In a sense I suppose that that's true--except that there are so many expenditures that a university has, that it's as accurate to say that the "low cost" of student tuition and room and board is funded on the back of adjunct labor (and believe it or not, even the cost of attending a private college isn't equal to the university's expenses per student, very little of which winds up being about faculty & staff salaries).

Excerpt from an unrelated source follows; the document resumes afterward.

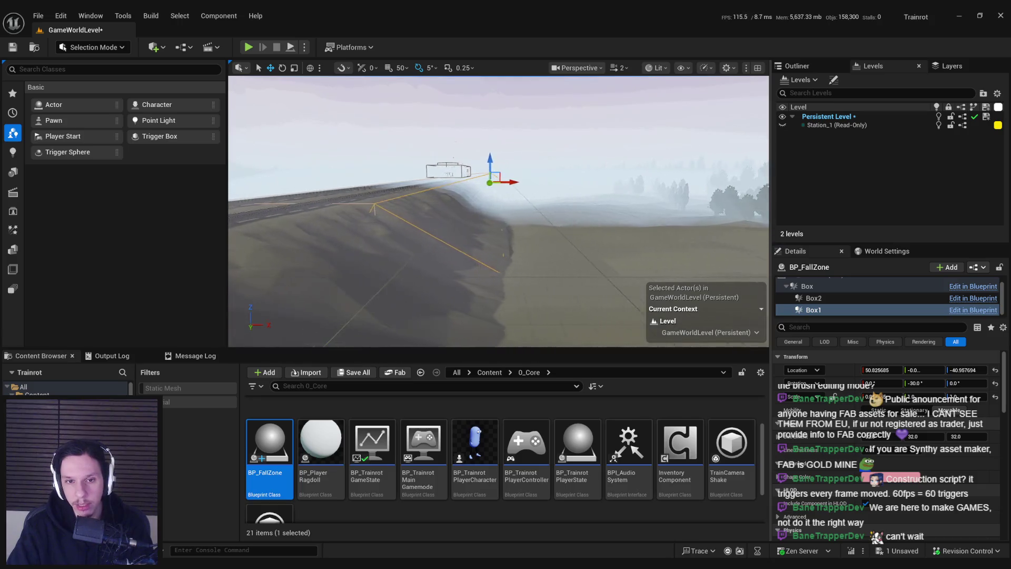
{"action": "left_click", "coordinate": [833, 299]}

Basically, I think universities can't move to an all-adjunct model because a) colleges derive some prestige from having faculty with national profiles, whose books or research make the institution look good (and bring in grant money), and b) students, esp. at fancier schools, would protest if their teachers weren't able to provide basic educational services (like having offices in which to meet them, or being around from one semester to the next to advise, or write rec letters, or just give students confidence in the quality of their own education). So the question is what balance of TT/adjunct faculty is tolerable to each college's administration/board. I'm not sure how many more cuts can be made (and these are cuts--it's not like prof salaries have gone UP as a result of the move toward adjunctification!), but it probably depends on the institution.
But it isn't just at the hiring end, as you suggest: there are too many people who put up with contingent faculty positions for too long, in the hopes that it will turn into something permanent. If everyone with a Ph.D. decided they'd only work for a living wage (and would go teach high school, or join the corporate world, or whatever if they couldn't do it), colleges would have to pay more.